Prof Klomp is currently serving as Deputy Vice-Chancellor Academic at the University of Canberra and before that spent 20 years at Charles Sturt University, based in Wagga Wagga in NSW.
Prof Klomp said he is no stranger to the unique challenges and opportunities in regional universities and was effusive in his belief of their importance.
"Frankly, if a metro university disappeared, some students would have to catch a different bus," he said.
"But if it wasn't for regional universities, some students would never go to uni.
"At CQU there are 6000 first-in-family students, so that gives you an impression of how important it is.
"It's a major player with 30,000 students in 26 locations."
After braving a February introduction to Rockhampton - he said none of the locals have been backward in coming forward about what that means - his first priority is to visit those 26 locations.
Not just to meet the 3500 staff, but also the stakeholders and community leaders to learn about their aspirations for the university, new courses and research to assist business and industry and to put their town on the map.
At University of Canberra, Prof Klomp leads a curriculum renewal program to address the challenge of preparing graduates for a very different future workforce.
He said traditionally universities are like the Titanic, "not that they're sinking, they're just difficult to turn".
"But CQUniversity is nifty, it moves pretty quickly," he said.
"It's very prepared to be a different university, prepared to go where other universities fear to tread.
"Lots of universities are playing into the space of readying students for the workforce.
"My vision is not just to create graduates that will walk into a job, but graduates that will create jobs, who are entrepreneurial.
"I want to produce graduates who are capable of moving from job to job, but also of creating their own job and employing other people with them."
Prof Klomp said while the heart and soul of CQU are in Central Queensland, the university provides access for regional and rural students from around Australia.
"The world is so connected now, you can do great research wherever you are and CQU is remarkable in its research outputs," he said. "In 14 categories, CQUniversity research is ranked as world-class.
"In Rockhampton that includes precision livestock management, health and physical activity, engineering and regional development.
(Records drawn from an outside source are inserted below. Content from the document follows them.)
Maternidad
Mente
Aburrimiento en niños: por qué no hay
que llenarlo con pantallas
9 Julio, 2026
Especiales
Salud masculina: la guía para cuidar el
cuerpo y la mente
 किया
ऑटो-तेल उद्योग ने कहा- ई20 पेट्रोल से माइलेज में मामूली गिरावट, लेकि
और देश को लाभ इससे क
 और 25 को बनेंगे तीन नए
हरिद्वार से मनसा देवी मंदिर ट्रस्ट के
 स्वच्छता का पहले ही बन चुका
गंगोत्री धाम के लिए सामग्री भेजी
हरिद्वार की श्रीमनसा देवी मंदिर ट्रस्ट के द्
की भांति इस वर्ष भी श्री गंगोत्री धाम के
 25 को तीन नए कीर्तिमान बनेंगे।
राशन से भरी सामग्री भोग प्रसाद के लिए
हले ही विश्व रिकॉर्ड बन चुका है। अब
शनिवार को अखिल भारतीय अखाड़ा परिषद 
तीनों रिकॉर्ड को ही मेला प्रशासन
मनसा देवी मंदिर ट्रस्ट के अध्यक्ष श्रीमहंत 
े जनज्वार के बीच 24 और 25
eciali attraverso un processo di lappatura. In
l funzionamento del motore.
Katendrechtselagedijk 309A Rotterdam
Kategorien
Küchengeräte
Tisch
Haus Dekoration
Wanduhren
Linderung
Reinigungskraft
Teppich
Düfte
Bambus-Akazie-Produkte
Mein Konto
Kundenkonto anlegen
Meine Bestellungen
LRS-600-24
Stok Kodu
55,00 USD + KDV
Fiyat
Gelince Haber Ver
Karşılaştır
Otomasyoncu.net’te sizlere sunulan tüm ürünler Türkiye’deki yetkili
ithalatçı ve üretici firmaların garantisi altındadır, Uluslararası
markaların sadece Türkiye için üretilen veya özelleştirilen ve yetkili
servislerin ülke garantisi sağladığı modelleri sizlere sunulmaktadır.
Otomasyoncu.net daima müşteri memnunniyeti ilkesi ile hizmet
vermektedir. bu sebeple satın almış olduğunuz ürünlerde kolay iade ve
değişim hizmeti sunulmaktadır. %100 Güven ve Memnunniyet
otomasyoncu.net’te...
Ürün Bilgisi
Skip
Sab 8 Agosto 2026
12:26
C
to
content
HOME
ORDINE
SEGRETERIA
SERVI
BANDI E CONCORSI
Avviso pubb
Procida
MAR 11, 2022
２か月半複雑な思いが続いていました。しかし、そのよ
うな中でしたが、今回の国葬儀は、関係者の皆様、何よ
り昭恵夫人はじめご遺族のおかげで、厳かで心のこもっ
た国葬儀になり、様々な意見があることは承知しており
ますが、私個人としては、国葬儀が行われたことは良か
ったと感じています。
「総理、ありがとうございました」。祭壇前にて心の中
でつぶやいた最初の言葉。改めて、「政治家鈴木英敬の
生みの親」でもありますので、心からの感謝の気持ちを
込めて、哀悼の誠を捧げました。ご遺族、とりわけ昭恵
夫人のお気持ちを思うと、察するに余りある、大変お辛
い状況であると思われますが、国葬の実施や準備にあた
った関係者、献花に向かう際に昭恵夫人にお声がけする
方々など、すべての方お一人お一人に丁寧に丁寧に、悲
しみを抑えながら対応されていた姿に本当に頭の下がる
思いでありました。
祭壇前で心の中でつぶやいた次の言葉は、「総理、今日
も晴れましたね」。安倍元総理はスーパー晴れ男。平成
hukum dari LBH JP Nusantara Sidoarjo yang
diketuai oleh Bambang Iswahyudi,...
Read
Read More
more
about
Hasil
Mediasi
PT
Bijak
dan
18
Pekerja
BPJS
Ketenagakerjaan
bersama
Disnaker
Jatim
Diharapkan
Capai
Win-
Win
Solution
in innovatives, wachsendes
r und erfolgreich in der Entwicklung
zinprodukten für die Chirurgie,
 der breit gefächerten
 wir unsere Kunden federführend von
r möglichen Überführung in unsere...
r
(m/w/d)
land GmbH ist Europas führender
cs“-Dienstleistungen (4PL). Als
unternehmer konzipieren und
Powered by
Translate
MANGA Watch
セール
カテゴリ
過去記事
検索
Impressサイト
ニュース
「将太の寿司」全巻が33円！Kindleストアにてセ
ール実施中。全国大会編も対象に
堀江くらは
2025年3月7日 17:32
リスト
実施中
That's research that makes a difference to business and industry in regional Australia."
At 55, Prof Klomp is one of the younger Vice-Chancellors in Australia.
With a vision for the future and undaunted by Rockhampton's fearsome summers, Australia's largest regional university is in enthusiastic hands.
"I'm a Perth boy originally, so I'm used to the heat," he said. "And I'm in Canberra, so if anyone's going to worry about the weather it's me."